Members of the local nonprofit group Marine Mammals of Maine found the critically dehydrated young seal lying on a frozen marsh, and notified staff at the Marine Animal Rehabilitation Center (MARC) at the University of New England in Biddeford, Maine who took him in to be treated on Jan. 28.
Snow, who is estimated to be about 1 year old, is the third of seven stranded seals that have been brought to MARC so far this year. The animals stay at the center until they regain their strength, which can take anywhere from several weeks to several months depending on their health conditions, Shannon Prendiville, senior animal care technician at MARC, told Live Science. [Images: Rehabilitated Harp Seal Returns to Wild]
Before releasing their patients back into the wild, center staff attach a tag to each seal's fin with an ID code and the center's phone number so that they can be reached if the same animals wash ashore again.
Snow will soon migrate back up into Arctic waters where he was born. Harp seals begin their lives in the North Atlantic and Arctic Oceans, from Newfoundland to northern Russia, and migrate to southerly waters during the winter. They have been found as far south as coastal Virginia, but generally do not venture much farther south than New Jersey.

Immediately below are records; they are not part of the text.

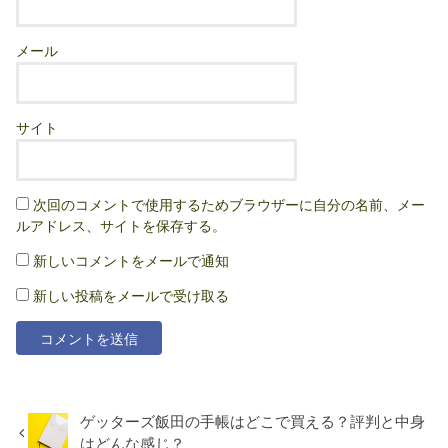
メール
サイト
次回のコメントで使用するためブラウザーに自分の名前、メー
ルアドレス、サイトを保存する。
新しいコメントをメールで通知
新しい投稿をメールで受け取る
ゲッターズ飯田の手帳はどこで買える？評判と中身
はどんな感じ？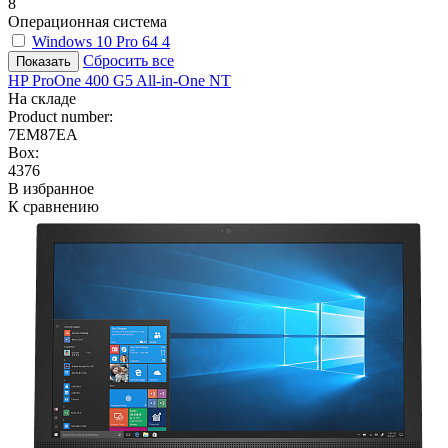
8
Операционная система
Windows 10 Pro 64
4
Сбросить все
HP ProOne 400 G5 All-in-One NT
На складе
Product number:
7EM87EA
Box:
4376
В избранное
К сравнению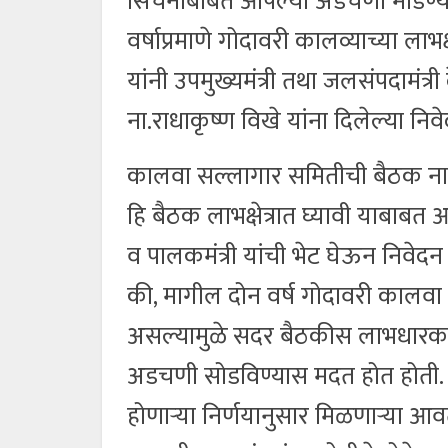
सिंचनाबाबत आपल्या अडचणी मांडण्
वर्षाप्रमाणे गोदावरी कालव्याच्या ला
यांनी उपमुख्यमंत्री तथा जलसंपदामंत्र
ना.राधाकृष्ण विखे यांना दिलेल्या नि
कालवा सल्लागार समितीची बैठक नागप
हि बैठक लाभक्षेत्रात घ्यावी याबाबत 
व पालकमंत्री यांची भेट घेऊन निवेदन द
की, मागील दोन वर्ष गोदावरी कालवा 
असल्यामुळे सदर बैठकीस लाभधारक शेत
अडचणी सोडविण्यास मदत होत होती. त
होणाऱ्या निर्णयानुसार मिळणाऱ्या आ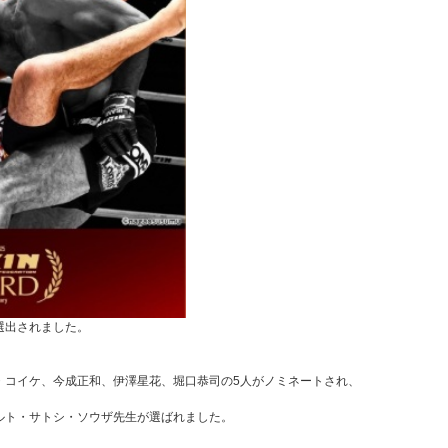
選出されました。
・コイケ、今成正和、伊澤星花、堀口恭司の5人がノミネートされ、
ルト・サトシ・ソウザ先生が選ばれました。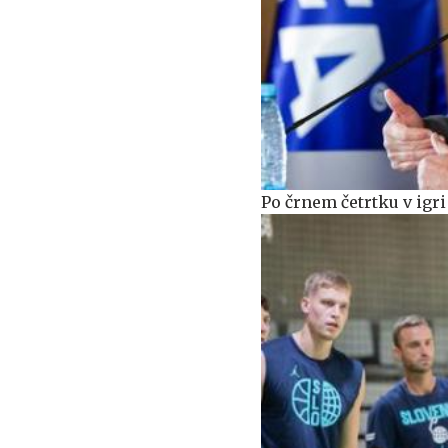
Po črnem četrtku v igri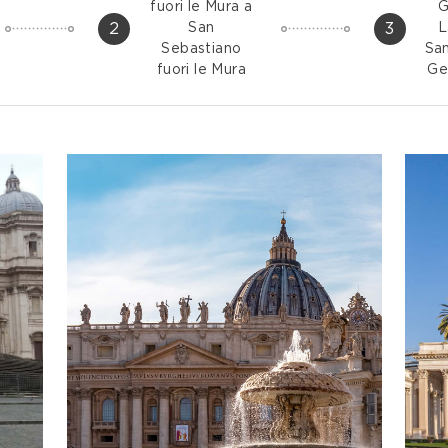
fuori le Mura a
G
2
3
San
L
Sebastiano
San
fuori le Mura
Ge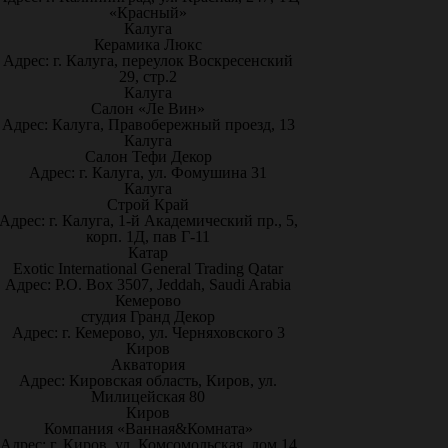
«Красный»
Калуга
Керамика Люкс
Адрес: г. Калуга, переулок Воскресенский
29, стр.2
Калуга
Салон «Ле Вин»
Адрес: Калуга, Правобережный проезд, 13
Калуга
Салон Тефи Декор
Адрес: г. Калуга, ул. Фомушина 31
Калуга
Строй Край
Адрес: г. Калуга, 1-й Академический пр., 5,
корп. 1Д, пав Г-11
Катар
Exotic International General Trading Qatar
Адрес: P.O. Box 3507, Jeddah, Saudi Arabia
Кемерово
студия Гранд Декор
Адрес: г. Кемерово, ул. Черняховского 3
Киров
Акватория
Адрес: Кировская область, Киров, ул.
Милицейская 80
Киров
Компания «Ванная&Комната»
Адрес: г. Киров, ул. Комсомольская, дом 14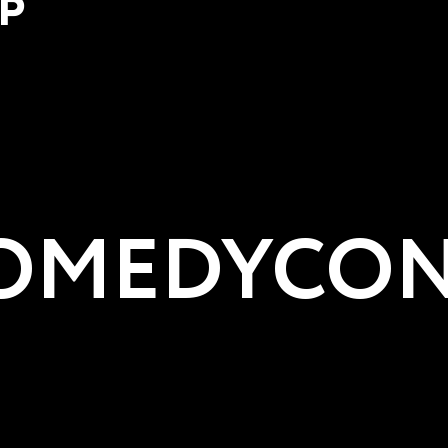
Р
MEDYCON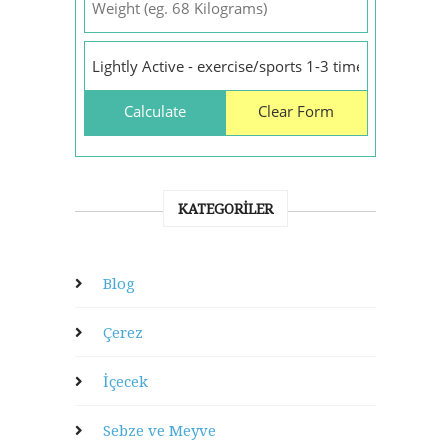
KATEGORILER
Blog
Çerez
İçecek
Sebze ve Meyve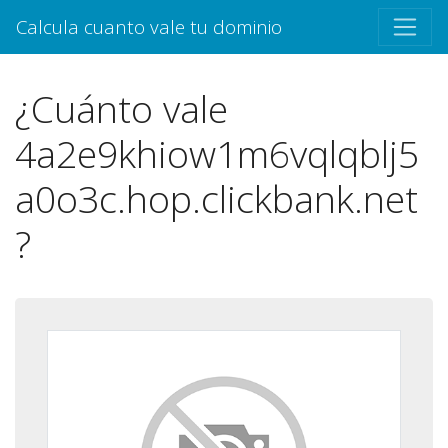
Calcula cuanto vale tu dominio
¿Cuánto vale
4a2e9khiow1m6vqlqblj5
a0o3c.hop.clickbank.net
?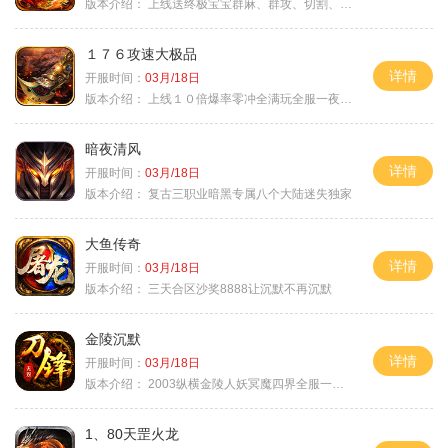
版本介绍：
上线送终极宝宝群麻、群攻、切割、吸血
１７６攻速大极品
详情
开服时间：
03月/18日
版本介绍：
上线１０倍爆率零冲全满玩全服一夜终极
暗夜清风
详情
开服时间：
03月/18日
版本介绍：
复古三职业暗黑专属八个大陆迷失独家
大鱼传奇
详情
开服时间：
03月/18日
版本介绍：
三天合区沙奖8888让沉默不再沉默
金陵沉默
详情
开服时间：
03月/18日
版本介绍：
2003纵横金陵人妖冥魔四界全服一切靠
1、80天罡火龙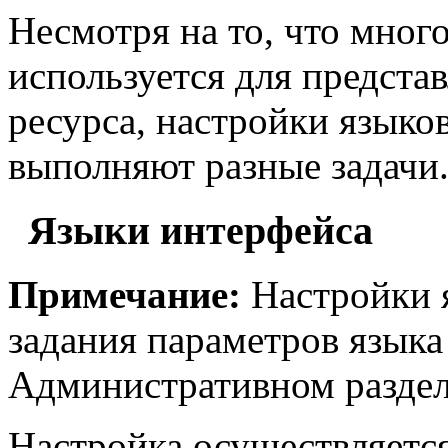
Несмотря на то, что мног
используется для предста
ресурса, настройки языко
выполняют разные задачи
Языки интерфейса
Примечание:
Настройки 
задания параметров языка
Административном раздел
Настройка осуществляется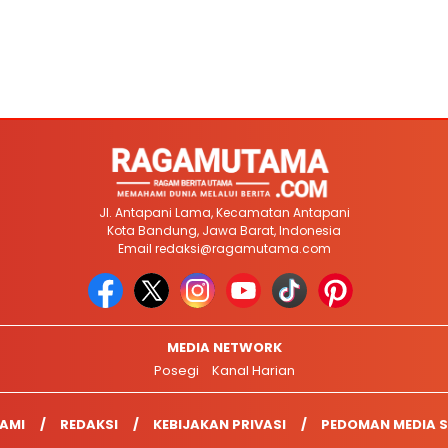
Jl. Antapani Lama, Kecamatan Antapani
Kota Bandung, Jawa Barat, Indonesia
Email
redaksi@ragamutama.com
MEDIA NETWORK
Posegi
Kanal Harian
AMI
REDAKSI
KEBIJAKAN PRIVASI
PEDOMAN MEDIA S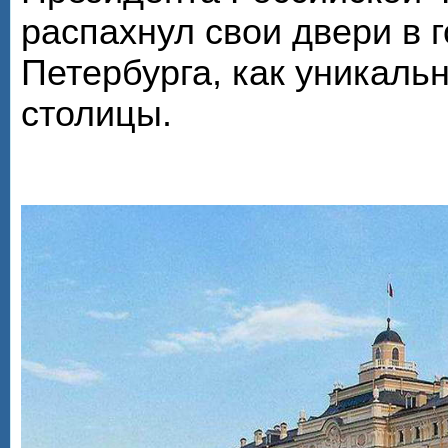
распахнул свои двери в г
Петербурга, как уникал
столицы.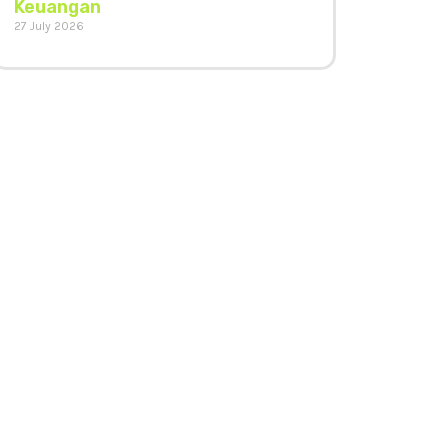
Keuangan
27 July 2026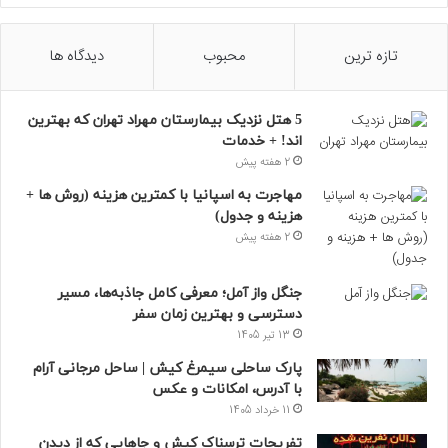
تازه ترین
محبوب
دیدگاه ها
5 هتل نزدیک بیمارستان مهراد تهران که بهترین‌
اند! + خدمات
2 هفته پیش
مهاجرت به اسپانیا با کمترین هزینه (روش ها +
هزینه و جدول)
2 هفته پیش
جنگل واز آمل؛ معرفی کامل جاذبه‌ها، مسیر
دسترسی و بهترین زمان سفر
13 تیر 1405
پارک ساحلی سیمرغ کیش | ساحل مرجانی آرام
با آدرس، امکانات و عکس
11 خرداد 1405
تفریحات ترسناک کیش و جاهایی که از دیدن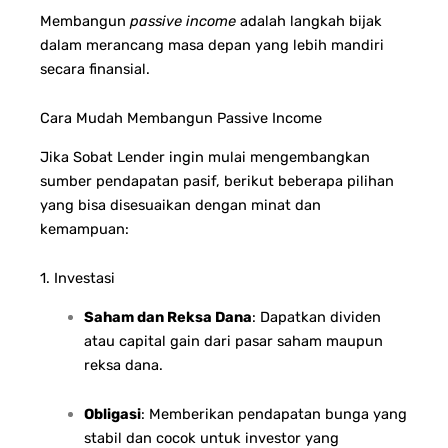
Membangun
passive income
adalah langkah bijak
dalam merancang masa depan yang lebih mandiri
secara finansial.
Cara Mudah Membangun Passive Income
Jika Sobat Lender ingin mulai mengembangkan
sumber pendapatan pasif, berikut beberapa pilihan
yang bisa disesuaikan dengan minat dan
kemampuan:
1. Investasi
Saham dan Reksa Dana
: Dapatkan dividen
atau capital gain dari pasar saham maupun
reksa dana.
Obligasi
: Memberikan pendapatan bunga yang
stabil dan cocok untuk investor yang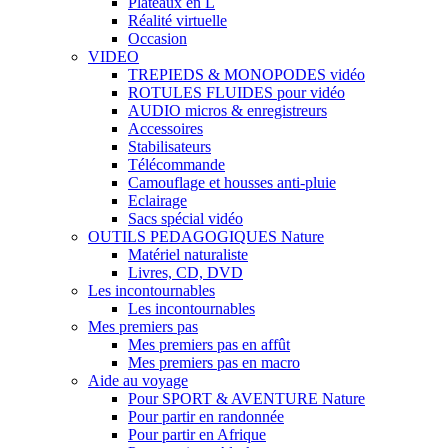
Plateaux en L
Réalité virtuelle
Occasion
VIDEO
TREPIEDS & MONOPODES vidéo
ROTULES FLUIDES pour vidéo
AUDIO micros & enregistreurs
Accessoires
Stabilisateurs
Télécommande
Camouflage et housses anti-pluie
Eclairage
Sacs spécial vidéo
OUTILS PEDAGOGIQUES Nature
Matériel naturaliste
Livres, CD, DVD
Les incontournables
Les incontournables
Mes premiers pas
Mes premiers pas en affût
Mes premiers pas en macro
Aide au voyage
Pour SPORT & AVENTURE Nature
Pour partir en randonnée
Pour partir en Afrique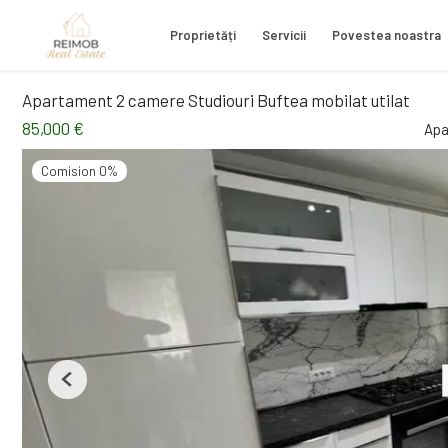
Proprietăți
Servicii
Povestea noastra
Apartament 2 camere Studiouri Buftea mobilat utilat
85,000 €
Apa
Comision 0%
Previous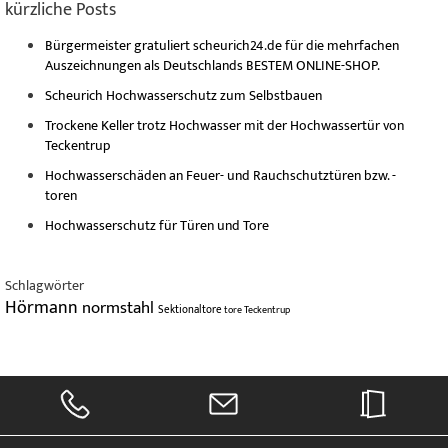
kürzliche Posts
Bürgermeister gratuliert scheurich24.de für die mehrfachen
Auszeichnungen als Deutschlands BESTEM ONLINE-SHOP.
Scheurich Hochwasserschutz zum Selbstbauen
Trockene Keller trotz Hochwasser mit der Hochwassertür von
Teckentrup
Hochwasserschäden an Feuer- und Rauchschutztüren bzw. -
toren
Hochwasserschutz für Türen und Tore
Schlagwörter
Hörmann
normstahl
Sektionaltore
tore
Teckentrup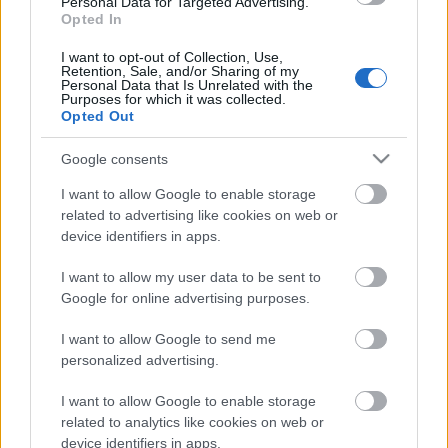
Personal Data for Targeted Advertising.
Opted In
Μετά την ολοκλήρωση της ορεινής ανίχνευσης, όλοι οι
συμμετέχοντες της ΕΛΠΙΔΑΣ 2022 συγκεντρώθηκαν στο
I want to opt-out of Collection, Use,
Retention, Sale, and/or Sharing of my
Καταφύγιο Οίτης. Το πρόγραμμα ήταν γεμάτο παιχνίδια
Personal Data that Is Unrelated with the
Purposes for which it was collected.
περιπέτειας, ορεινή ποδηλασία, snorkeling, δράσεις
Opted Out
επαγγελματικού προσανατολισμού, ευαισθητοποίησης επί
των ανθρώπινων δικαιωμάτων και της ισότητας, φεστιβάλ
Google consents
χορού, φαγητού, θεάτρου και βέβαια παραδοσιακό
I want to allow Google to enable storage
Ρουμελιώτικο γλέντι.
related to advertising like cookies on web or
Τέλος, το Πράσινο Χωριό της Ελπίδας φιλοξένησε ΜΚΟ
device identifiers in apps.
που ασχολούνται με το περιβάλλον. Οι Ανιχνευτές που το
I want to allow my user data to be sent to
επισκέπτονταν, συμμετείχαν στα βιωματικά εργαστήρια
Google for online advertising purposes.
και τις δραστηριότητες που είχαν ετοιμάσει με ιδιαίτερη
φροντίδα η ANIMA, το WWF, με υποστηρικτικό υλικό και η
I want to allow Google to send me
Μονάδα Διαχείρισης Προστατευόμενης Περιοχής Οίτης -
personalized advertising.
Παρνασσού.
I want to allow Google to enable storage
Καθημερινά οι Ανιχνευτές δημιουργούσαν με τα χέρια, το
related to analytics like cookies on web or
μυαλό και τη φαντασία τους, έπαιξαν, έμαθαν,
device identifiers in apps.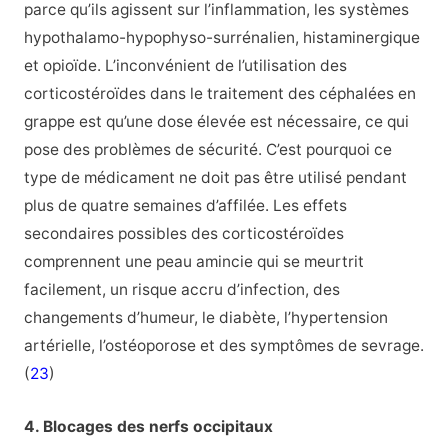
parce qu’ils agissent sur l’inflammation, les systèmes
hypothalamo-hypophyso-surrénalien, histaminergique
et opioïde. L’inconvénient de l’utilisation des
corticostéroïdes dans le traitement des céphalées en
grappe est qu’une dose élevée est nécessaire, ce qui
pose des problèmes de sécurité. C’est pourquoi ce
type de médicament ne doit pas être utilisé pendant
plus de quatre semaines d’affilée. Les effets
secondaires possibles des corticostéroïdes
comprennent une peau amincie qui se meurtrit
facilement, un risque accru d’infection, des
changements d’humeur, le diabète, l’hypertension
artérielle, l’ostéoporose et des symptômes de sevrage.
(
23
)
4. Blocages des nerfs occipitaux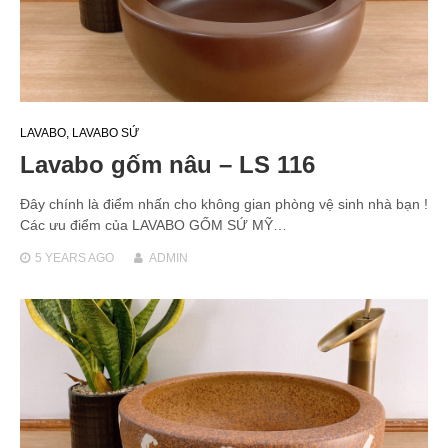
LAVABO
,
LAVABO SỨ
Lavabo gốm nâu – LS 116
Đây chính là điểm nhấn cho không gian phòng vệ sinh nhà bạn !
Các ưu điểm của LAVABO GỐM SỨ MỸ…
5 YEARS
AGO
ADMIN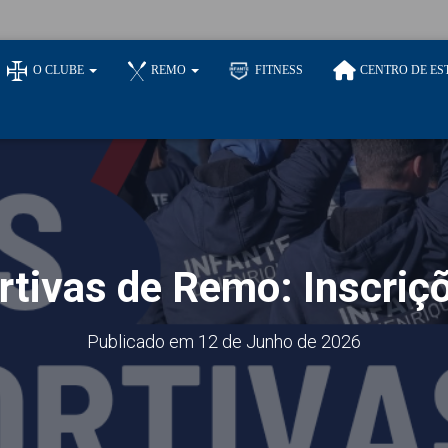
O CLUBE
REMO
FITNESS
CENTRO DE ES
rtivas de Remo: Inscriçõ
Publicado em
12 de Junho de 2026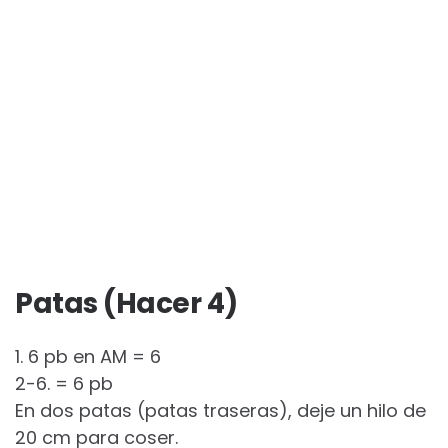
Patas (Hacer 4)
1. 6 pb en AM = 6
2-6. = 6 pb
En dos patas (patas traseras), deje un hilo de
20 cm para coser.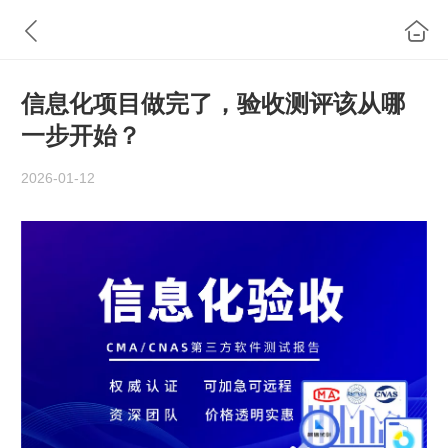
信息化项目做完了，验收测评该从哪
一步开始？
2026-01-12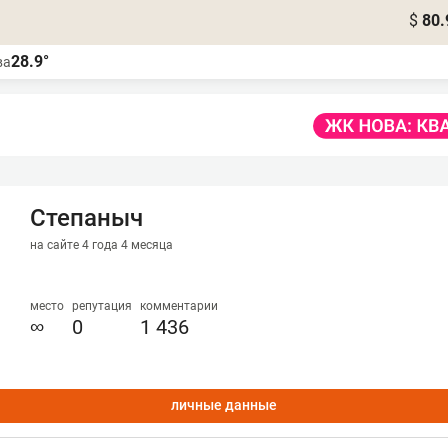
$
80.
28.9°
ва
Степаныч
на сайте 4 года 4 месяца
место
репутация
комментарии
∞
0
1 436
личные данные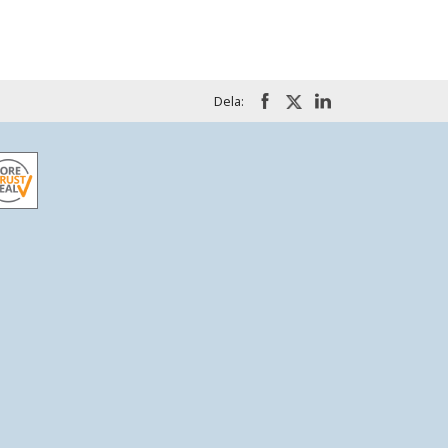
Dela: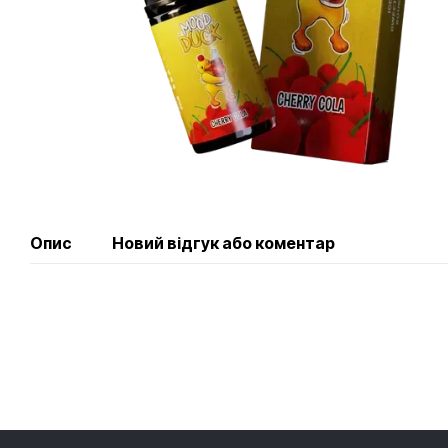
Опис
Новий відгук або коментар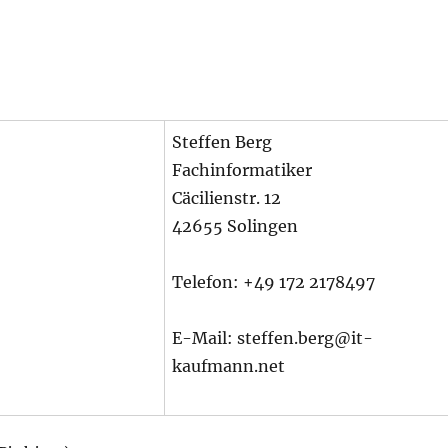
Steffen Berg
Fachinformatiker
Cäcilienstr. 12
42655 Solingen
Telefon: +49 172 2178497
E-Mail: steffen.berg@it-
kaufmann.net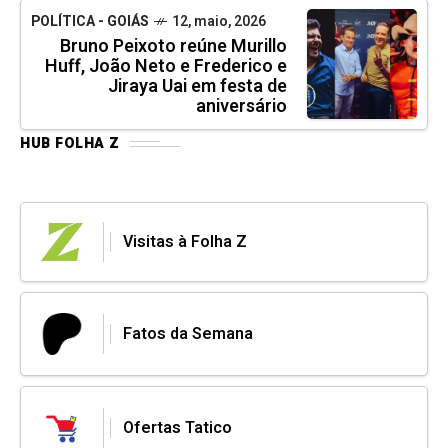
POLÍTICA - GOIÁS
12, maio, 2026
Bruno Peixoto reúne Murillo
Huff, João Neto e Frederico e
Jiraya Uai em festa de
aniversário
HUB FOLHA Z
Visitas à Folha Z
Fatos da Semana
Ofertas Tatico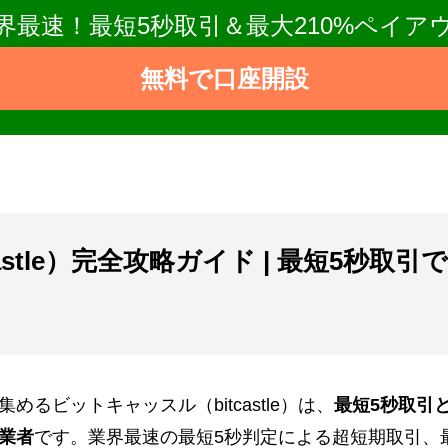
界最速！最短5秒取引＆最大210%ペイア
無料で口座開設
astle）完全攻略ガイド | 最短5秒
るビットキャッスル（bitcastle）は、
最短5秒取引
業者
です。業界最速の最短5秒判定による超短期取引、最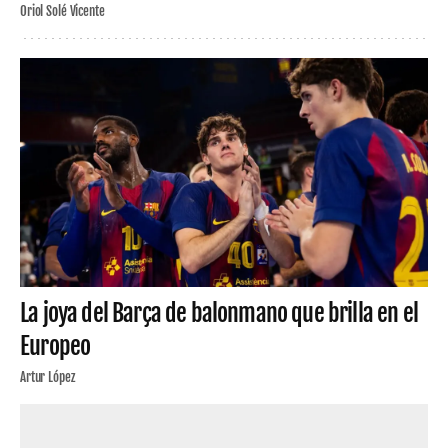
Oriol Solé Vicente
La joya del Barça de balonmano que brilla en el
Europeo
Artur López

Harp seals are classified as species of "least concern" on the International Union for the Conservation of Nature's Red List, because their populations are large, estimated to be at least 5.9 million in the western North Atlantic in 2004, according to the National Marine Fisheries Service. Humans are the main threat to the animals, particularly hunters interested in the snow-white coats the pups sport during the first two weeks of their lives.